Katrina Victims in Thoughts of Rio Carnival Revelers
SCOTT SIMON, host:
In Brazil this weekend, hundreds of thousands of revelers will sing Samba and sip libations for the opening of Carnivale, the four-day festival leading up to Lent. From Rio de Janeiro, NPR's Julie McCarthy has this behind-the-scenes look at some of the lavish preparations.
JULIE MCCARTHY reporting:
10,000 plumes sown to one show-stopping gown; floats with waterfalls four stories high; enough costume material to cover the parade ground a hundred times over. Carnivale is created inside this new multi-million dollar complex near Rio's docks, where the street signs announce Samba City.
This workshop buzzes with carpenters, electricians and seamstresses racing against the clock and money to turn mundane materials into magic. Carnivale provides full-time employment for hundreds of people six months out of the year.
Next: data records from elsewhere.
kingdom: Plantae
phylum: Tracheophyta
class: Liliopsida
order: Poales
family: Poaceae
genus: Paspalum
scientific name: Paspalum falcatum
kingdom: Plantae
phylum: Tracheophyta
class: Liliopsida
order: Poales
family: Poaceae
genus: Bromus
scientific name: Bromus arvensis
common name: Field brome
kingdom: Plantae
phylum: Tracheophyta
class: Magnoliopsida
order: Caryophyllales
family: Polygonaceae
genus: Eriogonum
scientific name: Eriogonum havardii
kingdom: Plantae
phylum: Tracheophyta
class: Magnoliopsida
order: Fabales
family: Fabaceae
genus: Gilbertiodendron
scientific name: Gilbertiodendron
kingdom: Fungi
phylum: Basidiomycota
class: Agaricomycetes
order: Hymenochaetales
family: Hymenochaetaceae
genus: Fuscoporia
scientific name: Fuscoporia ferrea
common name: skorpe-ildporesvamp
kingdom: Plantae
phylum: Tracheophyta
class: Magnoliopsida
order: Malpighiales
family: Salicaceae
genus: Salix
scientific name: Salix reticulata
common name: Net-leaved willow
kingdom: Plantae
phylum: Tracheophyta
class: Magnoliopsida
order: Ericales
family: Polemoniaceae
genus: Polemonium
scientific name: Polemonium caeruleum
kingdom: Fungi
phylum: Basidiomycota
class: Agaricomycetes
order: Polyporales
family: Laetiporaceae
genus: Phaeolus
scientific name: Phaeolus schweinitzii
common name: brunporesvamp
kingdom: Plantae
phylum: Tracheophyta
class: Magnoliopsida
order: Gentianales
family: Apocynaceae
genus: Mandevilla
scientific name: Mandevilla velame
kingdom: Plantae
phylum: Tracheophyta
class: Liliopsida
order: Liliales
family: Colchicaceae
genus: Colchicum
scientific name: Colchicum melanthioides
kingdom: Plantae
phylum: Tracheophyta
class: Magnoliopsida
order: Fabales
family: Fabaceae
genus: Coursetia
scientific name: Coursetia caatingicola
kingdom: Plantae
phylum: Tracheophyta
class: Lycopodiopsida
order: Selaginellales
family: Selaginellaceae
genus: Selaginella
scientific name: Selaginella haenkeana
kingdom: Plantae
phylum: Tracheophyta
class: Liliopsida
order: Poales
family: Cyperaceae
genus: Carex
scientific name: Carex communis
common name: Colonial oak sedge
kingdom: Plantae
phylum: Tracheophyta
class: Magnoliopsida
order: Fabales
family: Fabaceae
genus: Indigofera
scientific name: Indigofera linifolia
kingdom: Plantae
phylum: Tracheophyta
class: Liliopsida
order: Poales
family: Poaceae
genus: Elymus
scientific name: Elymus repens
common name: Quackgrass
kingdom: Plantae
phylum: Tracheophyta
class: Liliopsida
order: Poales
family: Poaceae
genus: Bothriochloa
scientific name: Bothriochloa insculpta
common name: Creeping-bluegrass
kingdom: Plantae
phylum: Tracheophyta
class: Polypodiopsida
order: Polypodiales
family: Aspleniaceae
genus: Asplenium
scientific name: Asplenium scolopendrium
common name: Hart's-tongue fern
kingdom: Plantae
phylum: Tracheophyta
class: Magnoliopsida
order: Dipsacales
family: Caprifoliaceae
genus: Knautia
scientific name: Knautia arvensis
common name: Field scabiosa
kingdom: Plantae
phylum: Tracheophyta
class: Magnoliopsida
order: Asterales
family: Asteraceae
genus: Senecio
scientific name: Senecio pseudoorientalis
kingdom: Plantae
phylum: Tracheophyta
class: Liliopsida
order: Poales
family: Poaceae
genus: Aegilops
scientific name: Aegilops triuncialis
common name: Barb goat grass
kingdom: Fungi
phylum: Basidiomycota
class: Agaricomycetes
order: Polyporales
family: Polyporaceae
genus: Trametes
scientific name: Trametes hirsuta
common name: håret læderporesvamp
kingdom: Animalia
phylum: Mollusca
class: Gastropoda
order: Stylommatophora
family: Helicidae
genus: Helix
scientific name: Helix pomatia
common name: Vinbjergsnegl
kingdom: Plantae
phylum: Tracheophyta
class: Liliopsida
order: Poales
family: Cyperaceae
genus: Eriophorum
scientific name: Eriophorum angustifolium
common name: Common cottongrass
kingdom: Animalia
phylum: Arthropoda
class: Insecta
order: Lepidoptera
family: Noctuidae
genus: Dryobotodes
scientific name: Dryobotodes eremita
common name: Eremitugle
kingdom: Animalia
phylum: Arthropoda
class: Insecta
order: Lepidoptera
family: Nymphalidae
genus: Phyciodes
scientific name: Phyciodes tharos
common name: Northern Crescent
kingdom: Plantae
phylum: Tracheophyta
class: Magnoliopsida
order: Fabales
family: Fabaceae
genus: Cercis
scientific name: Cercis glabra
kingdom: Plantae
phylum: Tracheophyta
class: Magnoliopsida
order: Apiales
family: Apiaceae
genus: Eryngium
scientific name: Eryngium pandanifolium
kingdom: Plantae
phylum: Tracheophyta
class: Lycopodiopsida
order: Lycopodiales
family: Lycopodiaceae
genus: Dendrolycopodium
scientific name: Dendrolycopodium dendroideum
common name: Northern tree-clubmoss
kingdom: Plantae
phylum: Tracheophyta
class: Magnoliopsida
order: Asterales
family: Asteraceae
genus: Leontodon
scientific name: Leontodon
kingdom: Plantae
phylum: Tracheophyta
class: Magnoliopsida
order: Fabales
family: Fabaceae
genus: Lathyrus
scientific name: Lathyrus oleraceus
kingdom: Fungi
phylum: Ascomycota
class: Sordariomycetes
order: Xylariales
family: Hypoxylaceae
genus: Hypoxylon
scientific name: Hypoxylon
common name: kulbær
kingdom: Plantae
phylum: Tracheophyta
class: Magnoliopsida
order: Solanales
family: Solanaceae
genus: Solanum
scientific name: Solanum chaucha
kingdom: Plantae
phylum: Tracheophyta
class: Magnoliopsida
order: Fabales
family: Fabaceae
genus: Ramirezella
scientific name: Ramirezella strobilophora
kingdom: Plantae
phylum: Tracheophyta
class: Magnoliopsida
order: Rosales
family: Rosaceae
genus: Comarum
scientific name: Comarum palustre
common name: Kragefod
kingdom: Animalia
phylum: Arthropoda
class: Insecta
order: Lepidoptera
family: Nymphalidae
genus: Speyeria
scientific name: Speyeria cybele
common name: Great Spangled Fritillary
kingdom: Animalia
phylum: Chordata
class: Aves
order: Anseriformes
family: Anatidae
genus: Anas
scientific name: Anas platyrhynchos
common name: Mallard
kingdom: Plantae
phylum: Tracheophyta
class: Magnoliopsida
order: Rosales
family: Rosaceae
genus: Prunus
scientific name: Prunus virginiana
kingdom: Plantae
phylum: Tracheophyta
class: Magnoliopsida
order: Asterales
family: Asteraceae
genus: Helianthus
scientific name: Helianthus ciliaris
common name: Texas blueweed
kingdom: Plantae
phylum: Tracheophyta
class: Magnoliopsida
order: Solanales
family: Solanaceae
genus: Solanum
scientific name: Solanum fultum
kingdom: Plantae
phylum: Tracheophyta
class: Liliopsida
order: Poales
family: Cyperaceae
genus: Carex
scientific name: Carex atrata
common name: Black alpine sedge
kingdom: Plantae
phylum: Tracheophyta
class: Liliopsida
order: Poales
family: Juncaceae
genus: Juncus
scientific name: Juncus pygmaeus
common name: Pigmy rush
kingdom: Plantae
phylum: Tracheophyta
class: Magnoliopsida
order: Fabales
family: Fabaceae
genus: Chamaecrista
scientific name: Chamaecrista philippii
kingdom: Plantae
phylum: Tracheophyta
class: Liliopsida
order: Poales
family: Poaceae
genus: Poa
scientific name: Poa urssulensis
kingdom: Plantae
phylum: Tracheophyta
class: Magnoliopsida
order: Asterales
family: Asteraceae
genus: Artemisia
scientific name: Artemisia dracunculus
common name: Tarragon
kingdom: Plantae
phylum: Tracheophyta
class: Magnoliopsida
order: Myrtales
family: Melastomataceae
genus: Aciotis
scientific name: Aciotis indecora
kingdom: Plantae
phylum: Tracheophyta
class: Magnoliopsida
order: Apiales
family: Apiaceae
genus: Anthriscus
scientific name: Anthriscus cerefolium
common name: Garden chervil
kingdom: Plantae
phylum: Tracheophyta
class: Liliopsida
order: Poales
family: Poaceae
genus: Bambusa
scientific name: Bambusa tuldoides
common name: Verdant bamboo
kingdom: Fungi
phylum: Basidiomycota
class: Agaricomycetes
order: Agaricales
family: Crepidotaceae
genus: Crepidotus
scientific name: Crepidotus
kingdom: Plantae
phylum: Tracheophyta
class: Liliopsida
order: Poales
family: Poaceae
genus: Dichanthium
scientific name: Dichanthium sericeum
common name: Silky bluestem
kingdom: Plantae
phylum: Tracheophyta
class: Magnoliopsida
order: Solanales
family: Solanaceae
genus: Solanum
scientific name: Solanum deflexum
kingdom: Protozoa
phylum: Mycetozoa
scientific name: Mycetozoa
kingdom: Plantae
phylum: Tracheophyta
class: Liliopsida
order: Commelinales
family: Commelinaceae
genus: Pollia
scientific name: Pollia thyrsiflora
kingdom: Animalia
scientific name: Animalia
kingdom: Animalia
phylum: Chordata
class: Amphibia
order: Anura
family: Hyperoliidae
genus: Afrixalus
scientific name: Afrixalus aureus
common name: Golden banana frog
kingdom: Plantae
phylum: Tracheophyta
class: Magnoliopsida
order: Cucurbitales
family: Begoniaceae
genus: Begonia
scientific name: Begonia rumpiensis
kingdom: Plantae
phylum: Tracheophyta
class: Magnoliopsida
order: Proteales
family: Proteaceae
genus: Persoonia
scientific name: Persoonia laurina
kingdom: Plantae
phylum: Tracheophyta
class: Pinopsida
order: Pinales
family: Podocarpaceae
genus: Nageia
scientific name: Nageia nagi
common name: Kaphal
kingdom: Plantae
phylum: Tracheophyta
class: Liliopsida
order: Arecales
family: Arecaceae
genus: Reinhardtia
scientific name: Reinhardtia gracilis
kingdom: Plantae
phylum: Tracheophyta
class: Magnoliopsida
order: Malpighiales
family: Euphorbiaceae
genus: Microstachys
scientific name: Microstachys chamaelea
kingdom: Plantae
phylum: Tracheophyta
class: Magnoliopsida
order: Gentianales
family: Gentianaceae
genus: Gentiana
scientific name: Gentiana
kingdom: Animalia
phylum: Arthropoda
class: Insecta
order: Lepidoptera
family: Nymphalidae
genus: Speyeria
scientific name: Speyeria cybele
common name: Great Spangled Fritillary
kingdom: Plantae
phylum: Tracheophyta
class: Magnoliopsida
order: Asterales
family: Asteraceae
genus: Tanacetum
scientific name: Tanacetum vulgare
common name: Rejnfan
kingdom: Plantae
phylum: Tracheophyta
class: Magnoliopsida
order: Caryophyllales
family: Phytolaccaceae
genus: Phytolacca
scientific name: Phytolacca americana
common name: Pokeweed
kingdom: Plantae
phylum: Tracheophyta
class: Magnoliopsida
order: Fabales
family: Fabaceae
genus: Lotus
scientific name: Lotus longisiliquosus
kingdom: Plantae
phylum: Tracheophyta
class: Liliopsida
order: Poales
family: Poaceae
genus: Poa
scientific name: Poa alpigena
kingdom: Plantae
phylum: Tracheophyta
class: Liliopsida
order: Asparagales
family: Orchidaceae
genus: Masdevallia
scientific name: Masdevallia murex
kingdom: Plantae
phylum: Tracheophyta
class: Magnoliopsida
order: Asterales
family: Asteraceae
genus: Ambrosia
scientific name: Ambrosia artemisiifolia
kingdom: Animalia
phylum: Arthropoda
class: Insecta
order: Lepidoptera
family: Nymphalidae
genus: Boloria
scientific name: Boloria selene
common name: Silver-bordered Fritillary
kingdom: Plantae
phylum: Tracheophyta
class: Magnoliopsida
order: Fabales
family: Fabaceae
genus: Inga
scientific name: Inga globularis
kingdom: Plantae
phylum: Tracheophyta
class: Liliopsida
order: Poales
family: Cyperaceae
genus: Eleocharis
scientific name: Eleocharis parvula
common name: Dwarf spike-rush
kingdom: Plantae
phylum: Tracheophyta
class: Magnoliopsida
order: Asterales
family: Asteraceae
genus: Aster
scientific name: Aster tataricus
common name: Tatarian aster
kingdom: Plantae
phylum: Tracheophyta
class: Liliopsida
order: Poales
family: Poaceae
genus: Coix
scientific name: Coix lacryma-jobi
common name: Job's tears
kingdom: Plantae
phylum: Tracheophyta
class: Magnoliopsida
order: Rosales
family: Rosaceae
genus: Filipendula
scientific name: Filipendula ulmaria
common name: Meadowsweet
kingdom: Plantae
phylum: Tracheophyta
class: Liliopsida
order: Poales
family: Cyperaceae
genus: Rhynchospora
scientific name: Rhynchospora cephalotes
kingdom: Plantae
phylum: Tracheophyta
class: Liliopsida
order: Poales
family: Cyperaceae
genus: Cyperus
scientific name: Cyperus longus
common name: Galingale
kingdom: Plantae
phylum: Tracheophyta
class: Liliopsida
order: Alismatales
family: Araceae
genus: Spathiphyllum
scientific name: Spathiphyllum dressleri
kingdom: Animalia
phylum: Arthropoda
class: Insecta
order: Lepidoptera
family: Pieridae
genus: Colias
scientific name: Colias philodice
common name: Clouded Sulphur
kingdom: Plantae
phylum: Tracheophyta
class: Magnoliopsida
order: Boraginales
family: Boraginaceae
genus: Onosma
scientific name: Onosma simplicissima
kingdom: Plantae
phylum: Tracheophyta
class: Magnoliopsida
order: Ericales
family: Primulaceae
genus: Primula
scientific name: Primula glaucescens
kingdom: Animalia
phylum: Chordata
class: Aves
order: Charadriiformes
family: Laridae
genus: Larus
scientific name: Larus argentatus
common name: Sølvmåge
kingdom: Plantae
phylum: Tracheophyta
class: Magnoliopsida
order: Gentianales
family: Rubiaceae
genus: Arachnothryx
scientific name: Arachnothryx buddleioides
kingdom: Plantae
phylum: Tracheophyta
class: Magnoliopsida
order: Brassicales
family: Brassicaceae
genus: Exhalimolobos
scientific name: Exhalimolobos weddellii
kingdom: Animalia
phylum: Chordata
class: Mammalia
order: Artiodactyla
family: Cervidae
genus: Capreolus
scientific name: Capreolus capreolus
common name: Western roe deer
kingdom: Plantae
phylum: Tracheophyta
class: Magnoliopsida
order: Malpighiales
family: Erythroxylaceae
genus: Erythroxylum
Decorator Jorge Enrique(ph).
Mr. JORGE ENRIQUE (Decorator): (Foreign spoken)
MCCARTHY: It's a coveted job, he says, but the people do it as much for love as money. They weave their gossamer dreams and parade seams under tight secrecy. It's not giving away too much to say that flesh is not the only thing on parade. Politics is also on display, with floats this year about environmental disputes and Latin American unity, a theme Venezuela helped finance.
Some 50,000 marchers will strut down this loudspeaker-lined concrete runway a half a mile long before judges and 70,000 spectators. The 14 Samba schools on parade represent some of the poorest, most dangerous communities in Rio. That hasn't stopped corporate sponsors vying to associate with them. The Samba schools began to organize in the 1930's, and what started as homespun fun is today big business.
Box seats sell for as much as $1,000, and Rio expects a half a billion dollars in revenues. And while the elite meet at exclusive masquerade balls, street parties with their improvised costumes are sweeping through neighborhoods. Claudia Curie(ph) says they are a better by than the Sambadrome.
Ms. CLAUDIA CURIE (Brazil): It's so difficult to buy the tickets. It's expensive. And we like street Carnivale. It's very, very popular here in Rio.
MCCARTHY: Back at the warehouse, cloaked in secret, the Samba school portello puts the finishing touches on a unique contribution to this year's Carnivale. The school which closes the competition Monday night will feature a float dedicated to victims of Katrina.
Julie McCarthy, NPR News, Rio de Janeiro.